Jack Black is still alive, but musicians are under siege from Twitter hackers
Famous bands and musicians of Twitter, lock your doors and bar your windows because there are hackers on the loose! Anyone whose Twitter bio says something like “Check out the new album on so-and-so records!” with a link to a merch store is in danger, especially if they skew toward the indie/alternative side of things and are reasonably famous. At this point, the biggest victims we’re aware of are Bon Iver, Tame Impala, Keith Richards, and Tenacious D, but there could be any number of obscure nobodies out there whose accounts have been hijacked—it’s just that people only really notice when it happens to someone famous.

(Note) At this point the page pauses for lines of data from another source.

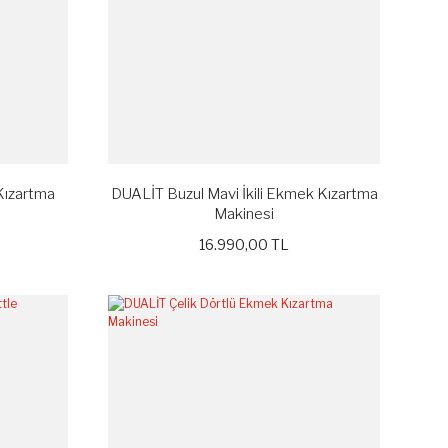
Kızartma
DUALİT Buzul Mavi İkili Ekmek Kızartma
Makinesi
16.990,00 TL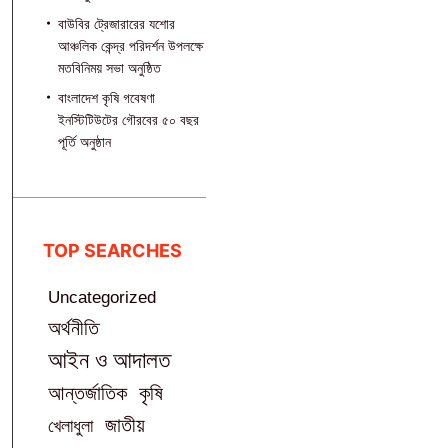
বাউবির ট্রেজারারের যশোর
আঞ্চলিক কেন্দ্র পরিদর্শন উপলক্ষে
মতবিনিময় সভা অনুষ্ঠিত
বাংলাদেশ কৃষি গবেষণা
ইনস্টিটিউটের গৌরবের ৫০ বছর
পূর্তি অনুষ্ঠান
TOP SEARCHES
Uncategorized
অর্থনীতি
আইন ও আদালত
আন্তর্জাতিক
কৃষি
জাতীয়
খেলাধুলা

Word of most of these hacks comes from Pitchfork, which caught on to Tame Impala’s attack before the others. Apparently, the band’s Twitter account began posting links to (presumably) the hacker’s real social media accounts—which sounds like a great idea—before switching over to bomb threats, tweeting “I HAVE 15 C4’S IN MY BAG AND 12 PIPEBOMBS IN MY BAG ALSO” at the official JetBlue account. At some point after that, Bon Iver’s account got hit as well, with the hackers also plugging their own Twitter accounts before posting what Pitchfork calls “racial slurs” and “insensitive comments” about Muhammad Ali. Keith Richards’ account was also hacked, but we don’t know what bad stuff the hackers posted before the young person he employs to manage his profile regained control.
It’s unclear if those hacks were related or if their similarity is some weird coincidence, but the person who took over the Tenacious D account seems to have had a much more direct “prank” in mind. Early this morning, a hacker tweeted “It is with a heavy heart I am to announce that Jack Black passed away last night at 3:37am” from the official Tenacious D account, and then followed that up with “It’s just a prank bro.” Fans freaked out a little—according to The Huffington Post—but the band got the page back a few hours later and posted that Black is “ALIVE and WELL.”

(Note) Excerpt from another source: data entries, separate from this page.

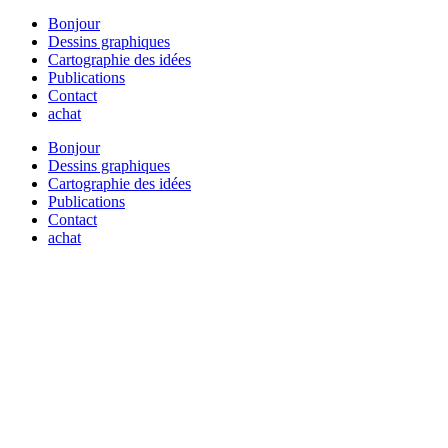
Bonjour
Dessins graphiques
Cartographie des idées
Publications
Contact
achat
Bonjour
Dessins graphiques
Cartographie des idées
Publications
Contact
achat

Weirdly, most of the hackers who advertised themselves (or the accounts that were advertised, at least) haven’t been suspended yet, but that could be because CBS recently dumped the only squad of ace anti-hackers that could’ve protected our beloved rock/indie/folk/country icons from something like this. Where is James Van Der Beek’s Agent Elijah Mundo when the world needs him the most?